BEGIN PASSAGE TO READ

Suburban Samuel Clemens: I didn't post anything the month John Hughes died because everybody else in the world already did, but he was always one of my favorites. Lost in the standard view of his films as sweet-and-sour adolescent comedies was his oblique appreciation of suburban middle-class life. It's not obvious what a radical concept this is until you give some consideration to how middle-class life is constantly portrayed in art as empty and phony. If you live in a nice middle-class neighborhood Hollywood will portray you as closet sexual deviant or a secretly violent criminal, or, God help you, a Christian. At best you'll be a repressed corporate stooge in dire need of some spiritual enlightenment.
I would guess at least 90% of the current inhabitants of the world, and probably 99.9999% of everyone who ever lived at any time in human history, would view middle-class suburban life as an outright utopia just on the basis of safety alone, never mind comfort and convenience and economic opportunity. But we sneer at it. We refuse to believe we are safe, expecting our children to be kidnapped at any moment or fall and bump their heads if they are not wearing a helmet. We spend our time perfecting the aesthetics of our yards or shuttling kids to soccer games or running home businesses on the side because we can grab a quick bite of fast food and find everything we need in one trip to Costco, but we decry the consumerist society that makes that possible.
There's a reason our culture has organically evolved the middle-class as it has, and it is because it's the exactly the life we have wanted; the best that flawed human nature has ever achieved. Appreciate it. Celebrate it. Enjoy it. John Hughes did. He laughed at it because, as a product flawed humanity, it will have its' share of absurd irrationalities. He found drama in it because, as a product of flawed humanity, there will be conflict -- pain and pleasure. But he also saw what a great achievement it is.
You certainly don't see a lot of that in the arts. The old TV show Wonder Years (oddly unavailable on DVD) comes to mind. And more recently the wonderful pop band Fountains of Wayne seems to take that tack, especially on their Utopia Parkway album. I am trying to hit that chord also in Misspent Youth; we'll see if I succeed. But for the most part cynicism and negatively rule the day.
All this came to mind when I happened to stumble on Sixteen Candles for the nine-millionth time, but the first time in ages uncut with no commercials -- 25 years old and it hasn't aged a day. And I saw that a new documentary about Hughes and his abrupt disappearance from Hollywood in 1991, Don't You Forget About Me, recently hit cable (haven't seen it, reviews mixed). For some reason, they neglected to interview me for it, but if they did I would have told them that I think Ferris Buellar's place in the Pantheon is right next to Huckleberry Finn, and the suburbs and the Mississippi aren't all that different.

END PASSAGE TO READ
BEGIN INPUT DATA

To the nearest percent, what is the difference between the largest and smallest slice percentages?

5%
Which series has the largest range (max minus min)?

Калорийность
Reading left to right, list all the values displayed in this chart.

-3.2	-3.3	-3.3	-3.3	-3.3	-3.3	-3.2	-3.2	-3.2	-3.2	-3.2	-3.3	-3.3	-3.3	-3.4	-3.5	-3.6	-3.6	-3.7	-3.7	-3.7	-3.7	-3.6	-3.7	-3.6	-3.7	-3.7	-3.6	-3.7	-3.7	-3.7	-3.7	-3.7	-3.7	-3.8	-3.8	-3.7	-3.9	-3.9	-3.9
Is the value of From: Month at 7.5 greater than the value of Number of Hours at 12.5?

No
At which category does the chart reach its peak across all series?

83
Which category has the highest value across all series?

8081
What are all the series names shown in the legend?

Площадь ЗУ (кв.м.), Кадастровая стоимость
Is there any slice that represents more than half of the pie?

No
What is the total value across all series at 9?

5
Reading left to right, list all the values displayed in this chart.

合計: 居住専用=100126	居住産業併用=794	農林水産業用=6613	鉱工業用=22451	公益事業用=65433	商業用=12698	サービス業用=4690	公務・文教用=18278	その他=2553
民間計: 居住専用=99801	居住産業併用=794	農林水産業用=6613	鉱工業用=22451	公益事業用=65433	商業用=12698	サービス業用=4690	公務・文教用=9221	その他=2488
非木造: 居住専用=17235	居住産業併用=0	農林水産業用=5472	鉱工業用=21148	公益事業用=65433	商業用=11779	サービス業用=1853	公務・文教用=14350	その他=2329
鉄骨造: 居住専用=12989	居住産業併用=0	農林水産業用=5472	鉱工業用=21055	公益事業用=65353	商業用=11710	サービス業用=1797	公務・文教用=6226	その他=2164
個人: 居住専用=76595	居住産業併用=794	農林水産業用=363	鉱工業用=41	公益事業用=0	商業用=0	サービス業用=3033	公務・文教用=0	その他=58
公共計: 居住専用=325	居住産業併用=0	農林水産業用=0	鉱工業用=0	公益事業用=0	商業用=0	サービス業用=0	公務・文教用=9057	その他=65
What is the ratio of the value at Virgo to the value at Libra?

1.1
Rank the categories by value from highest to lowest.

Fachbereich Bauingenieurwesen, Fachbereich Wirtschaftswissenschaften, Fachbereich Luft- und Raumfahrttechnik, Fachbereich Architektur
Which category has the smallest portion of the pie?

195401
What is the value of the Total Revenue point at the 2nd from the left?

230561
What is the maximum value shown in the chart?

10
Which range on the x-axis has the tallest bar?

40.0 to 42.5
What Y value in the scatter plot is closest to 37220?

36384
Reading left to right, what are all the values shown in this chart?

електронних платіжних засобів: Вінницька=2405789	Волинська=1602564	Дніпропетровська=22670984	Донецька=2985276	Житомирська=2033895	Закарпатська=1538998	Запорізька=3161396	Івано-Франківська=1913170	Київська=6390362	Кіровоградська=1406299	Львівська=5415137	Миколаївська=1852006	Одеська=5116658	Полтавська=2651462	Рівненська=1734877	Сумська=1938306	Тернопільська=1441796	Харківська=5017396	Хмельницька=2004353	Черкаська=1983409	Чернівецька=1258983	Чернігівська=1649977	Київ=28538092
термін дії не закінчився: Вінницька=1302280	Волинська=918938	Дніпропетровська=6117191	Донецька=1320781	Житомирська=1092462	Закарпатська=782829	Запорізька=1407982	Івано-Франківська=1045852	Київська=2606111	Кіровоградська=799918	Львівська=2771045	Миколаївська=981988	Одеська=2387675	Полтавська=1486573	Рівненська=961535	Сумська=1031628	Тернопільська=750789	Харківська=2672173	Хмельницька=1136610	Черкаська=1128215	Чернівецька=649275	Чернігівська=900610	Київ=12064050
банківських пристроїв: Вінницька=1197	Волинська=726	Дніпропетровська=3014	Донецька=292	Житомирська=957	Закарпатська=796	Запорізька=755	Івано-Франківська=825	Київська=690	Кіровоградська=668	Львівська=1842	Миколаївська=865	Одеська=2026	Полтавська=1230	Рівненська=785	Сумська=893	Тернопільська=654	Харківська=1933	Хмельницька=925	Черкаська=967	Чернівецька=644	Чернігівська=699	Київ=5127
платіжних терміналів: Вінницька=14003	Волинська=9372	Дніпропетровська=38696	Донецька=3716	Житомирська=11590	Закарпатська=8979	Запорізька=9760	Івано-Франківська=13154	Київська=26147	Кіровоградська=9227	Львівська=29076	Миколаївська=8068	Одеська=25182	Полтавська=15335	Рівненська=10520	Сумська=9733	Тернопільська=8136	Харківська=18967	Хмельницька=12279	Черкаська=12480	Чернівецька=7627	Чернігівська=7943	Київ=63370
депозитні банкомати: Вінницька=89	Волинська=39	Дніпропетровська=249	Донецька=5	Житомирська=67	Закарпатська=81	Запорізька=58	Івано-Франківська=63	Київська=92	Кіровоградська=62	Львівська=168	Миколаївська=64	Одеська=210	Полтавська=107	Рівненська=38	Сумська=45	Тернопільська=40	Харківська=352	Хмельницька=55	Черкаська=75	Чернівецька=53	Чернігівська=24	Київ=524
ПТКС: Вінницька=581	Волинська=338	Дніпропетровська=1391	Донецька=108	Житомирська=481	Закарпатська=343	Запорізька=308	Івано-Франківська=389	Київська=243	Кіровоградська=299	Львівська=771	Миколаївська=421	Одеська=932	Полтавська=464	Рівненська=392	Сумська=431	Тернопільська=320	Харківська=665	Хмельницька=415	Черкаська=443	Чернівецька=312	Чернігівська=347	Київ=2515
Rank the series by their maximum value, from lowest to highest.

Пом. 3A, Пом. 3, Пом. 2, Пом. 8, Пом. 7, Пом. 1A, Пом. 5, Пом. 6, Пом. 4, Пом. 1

END INPUT DATA

◆ SET OF TASKS:
1. Do these statements agree with the post about John Hughes? Answer yes or no for each, and quote the deciding words. (a) The writer has watched the documentary Don't You Forget About Me. (b) The writer says Fountains of Wayne takes this approach most of all on their Utopia Parkway album. (c) The writer posted about Hughes in the month he died.
2. Could you transcribe the post about John Hughes word for word, everything from "All this came" down to "all that different."?

◆ TASK RESPONSES:
1.
(a) No: "haven't seen it, reviews mixed"
(b) Yes: "especially on their Utopia Parkway album"
(c) No: "I didn't post anything the month John Hughes died"

2.
All this came to mind when I happened to stumble on Sixteen Candles for the nine-millionth time, but the first time in ages uncut with no commercials -- 25 years old and it hasn't aged a day. And I saw that a new documentary about Hughes and his abrupt disappearance from Hollywood in 1991, Don't You Forget About Me, recently hit cable (haven't seen it, reviews mixed). For some reason, they neglected to interview me for it, but if they did I would have told them that I think Ferris Buellar's place in the Pantheon is right next to Huckleberry Finn, and the suburbs and the Mississippi aren't all that different.